*Work instruction*: Reproduce without alteration everything from the line that contains "crucial de comunicar" down to the line that contains "se enfrentan las", both of those lines included.

*Data for this task*:
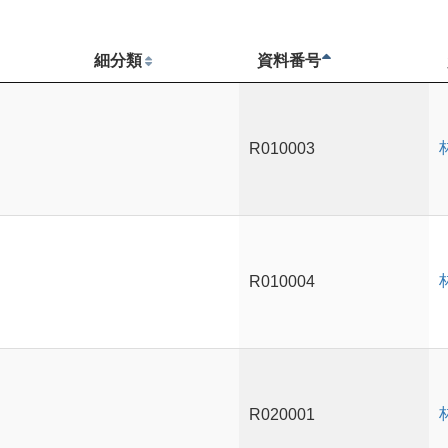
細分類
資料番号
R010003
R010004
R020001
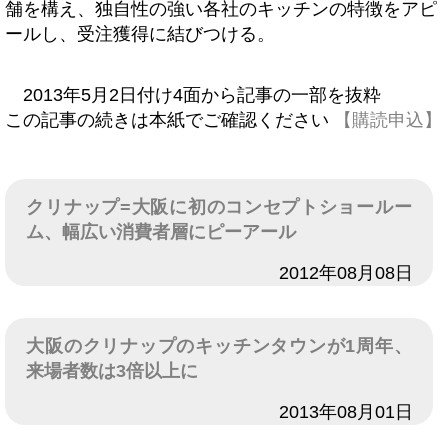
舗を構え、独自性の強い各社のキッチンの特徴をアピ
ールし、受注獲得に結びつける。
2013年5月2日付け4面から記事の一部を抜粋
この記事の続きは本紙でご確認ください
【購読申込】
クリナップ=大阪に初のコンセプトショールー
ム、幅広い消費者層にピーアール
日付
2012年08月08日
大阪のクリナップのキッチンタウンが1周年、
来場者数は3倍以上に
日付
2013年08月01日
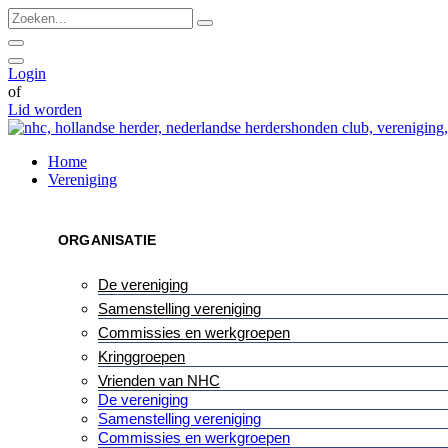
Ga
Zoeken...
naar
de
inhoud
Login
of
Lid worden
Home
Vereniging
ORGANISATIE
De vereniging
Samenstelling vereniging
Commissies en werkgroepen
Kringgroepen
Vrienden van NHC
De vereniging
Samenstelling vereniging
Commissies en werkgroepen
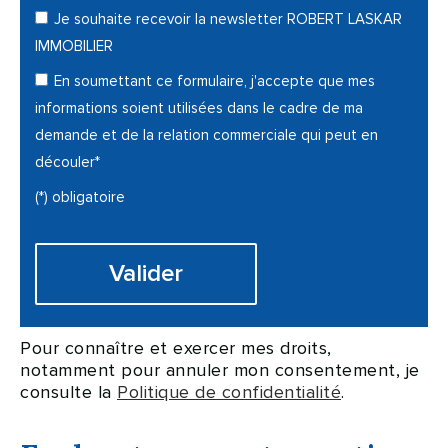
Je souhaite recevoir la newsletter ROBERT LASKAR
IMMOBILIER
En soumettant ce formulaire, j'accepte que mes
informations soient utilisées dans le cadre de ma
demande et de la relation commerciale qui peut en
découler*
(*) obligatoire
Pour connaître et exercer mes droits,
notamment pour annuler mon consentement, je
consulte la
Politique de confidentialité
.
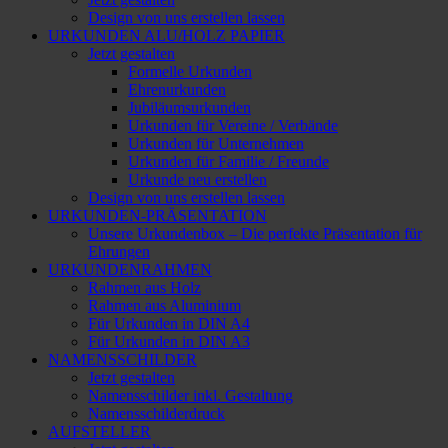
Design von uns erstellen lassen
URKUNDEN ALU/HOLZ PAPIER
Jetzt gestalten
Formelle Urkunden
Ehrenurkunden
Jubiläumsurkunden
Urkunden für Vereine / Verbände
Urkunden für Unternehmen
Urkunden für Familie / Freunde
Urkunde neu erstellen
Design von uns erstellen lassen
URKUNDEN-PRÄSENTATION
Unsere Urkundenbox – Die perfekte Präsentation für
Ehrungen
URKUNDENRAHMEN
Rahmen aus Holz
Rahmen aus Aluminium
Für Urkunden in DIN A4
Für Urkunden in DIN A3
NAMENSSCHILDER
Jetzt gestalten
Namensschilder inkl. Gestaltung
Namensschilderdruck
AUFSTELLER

==

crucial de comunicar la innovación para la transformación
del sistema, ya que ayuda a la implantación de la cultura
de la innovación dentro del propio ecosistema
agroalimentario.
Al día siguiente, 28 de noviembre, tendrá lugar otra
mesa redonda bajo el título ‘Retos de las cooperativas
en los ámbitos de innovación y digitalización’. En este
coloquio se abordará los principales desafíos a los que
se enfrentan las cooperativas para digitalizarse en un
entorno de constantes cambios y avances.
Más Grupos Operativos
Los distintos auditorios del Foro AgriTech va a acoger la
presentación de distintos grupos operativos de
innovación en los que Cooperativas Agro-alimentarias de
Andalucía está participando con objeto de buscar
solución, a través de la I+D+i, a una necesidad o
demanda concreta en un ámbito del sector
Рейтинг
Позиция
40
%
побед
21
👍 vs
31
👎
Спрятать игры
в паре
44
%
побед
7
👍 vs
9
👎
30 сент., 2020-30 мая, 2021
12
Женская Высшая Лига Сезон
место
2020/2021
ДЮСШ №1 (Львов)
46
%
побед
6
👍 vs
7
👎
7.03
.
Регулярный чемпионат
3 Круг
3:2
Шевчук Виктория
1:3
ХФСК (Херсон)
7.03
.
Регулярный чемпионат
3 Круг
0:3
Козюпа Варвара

*Solution*:
crucial de comunicar la innovación para la transformación
del sistema, ya que ayuda a la implantación de la cultura
de la innovación dentro del propio ecosistema
agroalimentario.
Al día siguiente, 28 de noviembre, tendrá lugar otra
mesa redonda bajo el título ‘Retos de las cooperativas
en los ámbitos de innovación y digitalización’. En este
coloquio se abordará los principales desafíos a los que
se enfrentan las cooperativas para digitalizarse en un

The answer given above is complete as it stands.